So, I’m not going to pretend to know how I’m going to fit this into the series (note the missing number on this post)– but it is something I have to share.
And you need to read.
People are hurting.
So, put your political opinions on what is right or wrong, and who is worth listening to and whom should be shamed for their liberal beliefs, life choices, public or private sins away.
It’s not our job to determine who is worthy. It’s our job to see that people are hurting and to do something about it.
I’m someone who has experienced trollish conservative attacks…and in each time I tried to get the individual to slow down, to put their judgement in their back pocket and sit on it, and to realize the damage they may do if these same words fall upon someone else less capable of dealing with it than I (I just watched 13 reasons why….. so I think you can see where I’m coming from).
I would remind them, the trolls — you never know what is going on in someone else’s life. There is a quote that says to be kind because everyone is fighting a hard battle that you know nothing of.
This is where I burst your bubble, and confirm that it is true. People are hurting. Start taking an interest and asking people how they are doing, catch the tendency to say “eh, ok” or an irritated “fine”… don’t burden them with a barrage of useless questions , that’s not what I’m saying… (thoughtful questions, thoughtfully timed is what you’re going for) invest in their lives. Show them that they are loved and appreciated and make yourself present in their lives. That way if they do need someone, they know that you’re willing to be there with them and to love them without judgement.
I saw pain three times today, once in a message scrawled on a chalkboard.
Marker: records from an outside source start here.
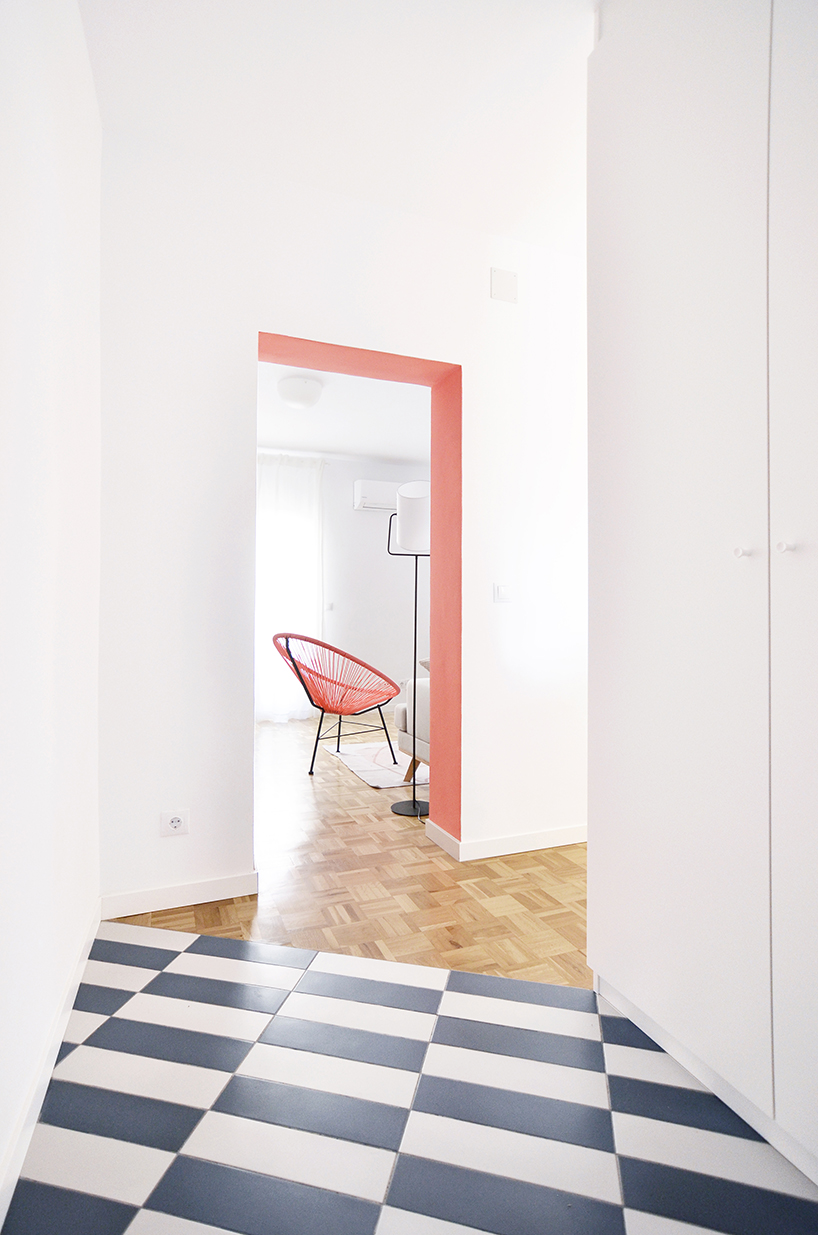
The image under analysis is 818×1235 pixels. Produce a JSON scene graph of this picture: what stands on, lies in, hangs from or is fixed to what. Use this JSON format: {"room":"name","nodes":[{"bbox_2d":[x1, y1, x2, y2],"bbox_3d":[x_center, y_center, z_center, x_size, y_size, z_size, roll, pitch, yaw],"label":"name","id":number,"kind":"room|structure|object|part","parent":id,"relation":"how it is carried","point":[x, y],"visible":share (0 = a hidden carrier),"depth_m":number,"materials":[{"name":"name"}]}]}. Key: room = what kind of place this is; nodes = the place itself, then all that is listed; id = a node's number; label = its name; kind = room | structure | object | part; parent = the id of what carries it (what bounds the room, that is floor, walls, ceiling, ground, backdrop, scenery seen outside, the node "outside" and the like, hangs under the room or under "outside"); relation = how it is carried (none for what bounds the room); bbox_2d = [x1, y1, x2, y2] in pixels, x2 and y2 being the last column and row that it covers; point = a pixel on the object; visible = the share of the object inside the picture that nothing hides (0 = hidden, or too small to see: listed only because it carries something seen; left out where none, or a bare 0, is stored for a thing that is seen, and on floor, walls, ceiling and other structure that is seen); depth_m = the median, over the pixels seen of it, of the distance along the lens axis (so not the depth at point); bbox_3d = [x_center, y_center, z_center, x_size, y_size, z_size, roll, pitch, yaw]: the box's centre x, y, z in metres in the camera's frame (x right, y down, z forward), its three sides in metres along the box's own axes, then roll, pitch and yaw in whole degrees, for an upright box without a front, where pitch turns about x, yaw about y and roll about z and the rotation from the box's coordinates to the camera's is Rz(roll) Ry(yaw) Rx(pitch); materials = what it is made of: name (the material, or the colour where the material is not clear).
{"room":"hallway","nodes":[
{"label":"hallway","id":0,"kind":"room"},
{"bbox_2d":[0,0,102,1222],"bbox_3d":[-0.570,-0.382,0.396,0.153,2.895,3.681,0,-1,-21],"label":"left wall","id":1,"kind":"structure","parent":0,"point":[3,141],"depth_m":1.25,"materials":[{"name":"white paint"}]},
{"bbox_2d":[0,900,102,1231],"bbox_3d":[-0.557,1.009,0.563,0.016,0.084,3.340,0,-1,-21],"label":"baseboard","id":2,"kind":"structure","parent":1,"relation":"attached to","point":[72,992],"depth_m":1.19,"materials":[{"name":"white paint"}]},
{"bbox_2d":[77,0,596,251],"bbox_3d":[0.567,-1.783,0.964,3.090,0.122,3.532,0,-1,-21],"label":"ceiling","id":3,"kind":"structure","parent":0,"point":[349,165],"depth_m":1.82,"materials":[{"name":"white paint"}]},
{"bbox_2d":[248,451,428,721],"bbox_3d":[-0.793,-0.331,6.052,4.779,2.874,0.167,0,-1,-21],"label":"far room wall","id":4,"kind":"structure","parent":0,"point":[351,515],"depth_m":6.10,"materials":[{"name":"white paint"}]},
{"bbox_2d":[255,452,323,721],"bbox_3d":[-1.427,-0.297,5.615,1.162,2.747,0.126,0,-1,-21],"label":"curtain","id":5,"kind":"object","parent":4,"relation":"attached to","point":[292,542],"visible":0.48,"depth_m":5.68,"materials":[{"name":"white fabric"}]},
{"bbox_2d":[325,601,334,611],"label":"light switch","id":6,"kind":"object","parent":4,"relation":"attached to","point":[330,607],"visible":0.99,"depth_m":5.97,"materials":[{"name":"white"}]},
{"bbox_2d":[353,478,402,511],"bbox_3d":[-0.220,-1.342,6.108,0.779,0.297,0.213,0,-1,-21],"label":"air conditioner","id":7,"kind":"object","parent":4,"relation":"attached to","point":[363,503],"visible":0.61,"depth_m":5.95,"materials":[{"name":"white plastic"}]},
{"bbox_2d":[98,132,589,917],"bbox_3d":[0.276,-0.341,2.591,3.341,2.844,0.238,0,-1,-21],"label":"back wall","id":8,"kind":"structure","parent":0,"point":[242,325],"depth_m":2.16,"materials":[{"name":"white paint"}]},
{"bbox_2d":[160,809,189,836],"bbox_3d":[-0.859,0.754,2.009,0.096,0.082,0.012,0,-1,-21],"label":"wall socket","id":9,"kind":"object","parent":8,"relation":"attached to","point":[175,822],"visible":0.99,"depth_m":2.01,"materials":[{"name":"white plastic"}]},
{"bbox_2d":[100,871,258,919],"bbox_3d":[-0.849,1.026,2.029,0.530,0.084,0.016,0,-1,-21],"label":"baseboard","id":10,"kind":"structure","parent":8,"relation":"attached to","point":[230,883],"depth_m":2.02,"materials":[{"name":"white paint"}]},
{"bbox_2d":[258,335,459,852],"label":"door frame","id":11,"kind":"object","parent":8,"relation":"in","point":[339,346],"visible":0.7,"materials":[{"name":"red paint"}]},
{"bbox_2d":[493,583,511,603],"bbox_3d":[0.430,-0.115,2.484,0.091,0.093,0.014,0,-1,-21],"label":"light switch","id":12,"kind":"object","parent":8,"relation":"attached to","point":[504,590],"visible":0.98,"depth_m":2.48,"materials":[{"name":"white plastic"}]},
{"bbox_2d":[490,267,518,303],"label":"cover plate","id":13,"kind":"object","parent":8,"relation":"attached to","point":[509,286],"visible":0.99,"depth_m":2.49,"materials":[{"name":"white plastic"}]},
{"bbox_2d":[427,820,586,861],"bbox_3d":[0.729,1.040,2.727,1.312,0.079,0.268,0,-1,-21],"label":"baseboard","id":14,"kind":"structure","parent":8,"relation":"attached to","point":[554,844],"depth_m":2.51,"materials":[{"name":"white paint"}]},
{"bbox_2d":[256,358,431,465],"bbox_3d":[-0.471,-1.777,4.396,4.537,0.118,3.832,0,-1,-21],"label":"far room ceiling","id":15,"kind":"structure","parent":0,"point":[325,436],"depth_m":4.76,"materials":[{"name":"white paint"}]},
{"bbox_2d":[277,375,323,409],"bbox_3d":[-0.804,-1.642,4.067,0.328,0.160,0.329,0,-1,-21],"label":"ceiling light","id":16,"kind":"object","parent":15,"relation":"attached to","point":[294,397],"visible":0.99,"depth_m":3.96,"materials":[{"name":"white"}]},
{"bbox_2d":[113,712,588,990],"bbox_3d":[0.418,1.121,3.838,5.296,0.091,5.838,0,-1,-21],"label":"parquet floor","id":17,"kind":"structure","parent":0,"point":[335,769],"depth_m":2.15,"materials":[{"name":"brown wood"}]},
{"bbox_2d":[323,741,428,790],"bbox_3d":[0.242,1.088,4.249,1.545,0.014,1.356,0,-1,-21],"label":"rug","id":18,"kind":"object","parent":17,"relation":"on","point":[363,764],"visible":0.51,"depth_m":4.00,"materials":[{"name":"carpet"}]},
{"bbox_2d":[273,633,401,778],"bbox_3d":[-0.516,0.601,4.039,0.843,0.955,0.925,0,-1,38],"label":"red chair","id":19,"kind":"object","parent":18,"relation":"on","point":[311,641],"visible":0.99,"depth_m":3.91,"materials":[{"name":"red plastic"}]},
{"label":"metal legs","id":20,"kind":"part","parent":19,"relation":"part of","materials":[{"name":"black metal"}]},
{"bbox_2d":[394,671,430,783],"bbox_3d":[0.922,0.667,3.804,1.927,0.816,0.889,0,-1,-21],"label":"sofa","id":21,"kind":"object","parent":18,"relation":"on","point":[399,719],"visible":0.12,"depth_m":3.55,"materials":[{"name":"fabric"}]},
{"bbox_2d":[387,480,431,815],"bbox_3d":[0.032,0.153,3.086,0.321,1.867,0.310,0,-1,-21],"label":"floor lamp","id":22,"kind":"object","parent":17,"relation":"on","point":[413,803],"visible":0.88,"depth_m":3.04,"materials":[{"name":"black metal"}]},
{"bbox_3d":[0.034,1.078,3.129,0.291,0.051,0.287,0,-1,-21],"label":"lamp base","id":23,"kind":"part","parent":22,"relation":"part of","materials":[{"name":"black metal"}]},
{"bbox_3d":[0.061,-0.574,3.106,0.291,0.351,0.294,0,-1,-21],"label":"lampshade","id":24,"kind":"part","parent":22,"relation":"part of","materials":[{"name":"white fabric"}]},
{"bbox_2d":[0,921,816,1234],"bbox_3d":[0.195,1.083,0.604,2.066,0.072,2.743,0,-1,-21],"label":"checkered floor","id":25,"kind":"structure","parent":0,"point":[165,972],"depth_m":1.16,"materials":[{"name":"tile"}]},
{"bbox_2d":[586,1,817,1179],"bbox_3d":[1.006,-0.337,1.128,0.640,2.790,1.246,0,-1,-21],"label":"wardrobe","id":26,"kind":"object","parent":25,"relation":"on","point":[654,453],"visible":0.99,"depth_m":1.20,"materials":[{"name":"white paint"}]},
{"bbox_3d":[0.697,-0.136,1.151,0.026,0.025,0.026,0,-1,-21],"label":"knob","id":27,"kind":"part","parent":26,"relation":"part of","materials":[{"name":"white"}]},
{"bbox_3d":[0.750,-0.139,1.098,0.025,0.024,0.025,0,-1,-21],"label":"knob","id":28,"kind":"part","parent":26,"relation":"part of","materials":[{"name":"white"}]},
{"bbox_3d":[0.813,-0.208,0.948,0.084,2.476,0.515,0,-1,-21],"label":"cabinet door","id":29,"kind":"part","parent":26,"relation":"part of","materials":[{"name":"white paint"}]}
]}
Once hidden in a, “I’m ok”…once not hidden at all… and I want nothing more than to pour love into those lives.
One I know has different political and social beliefs than I do. One, I’m fairly certain they are different…and the other…I have no idea.
But I still want to love them. I don’t want them to feel isolated or shamed or judged.
I want them to feel love and to grasp onto love.
I want them to be able to live a good life full of loving supportive individuals — to get through unscathed by trolls and haters and people who think that you are only to love those in your in group.
And to those, sitting on the outside, bleeding from wounds or bearing the weight of judgement, I’d love to know the right words to speak to your situation.
I have these. I hope they are good enough.
You are enough.
You don’t have to be alone.
No storm lasts forever. None.
Life isn’t easy, but there is beauty to be found…and boy…. is there beauty out there to be found. I can show you some. Look at @beauty_in_the_bleak on instagram. I share some beauty I find there. While I can only show things that are beautiful that way, there is deeper beauty out there…..and within you.
This post isn’t done, but I’m publishing it now. Rough spots, errors, all.
Because there’s someone out there about to bully or shame someone, and there’s someone out there that needs to know that someone cares about them and their struggle…and I hope both of these people find this post.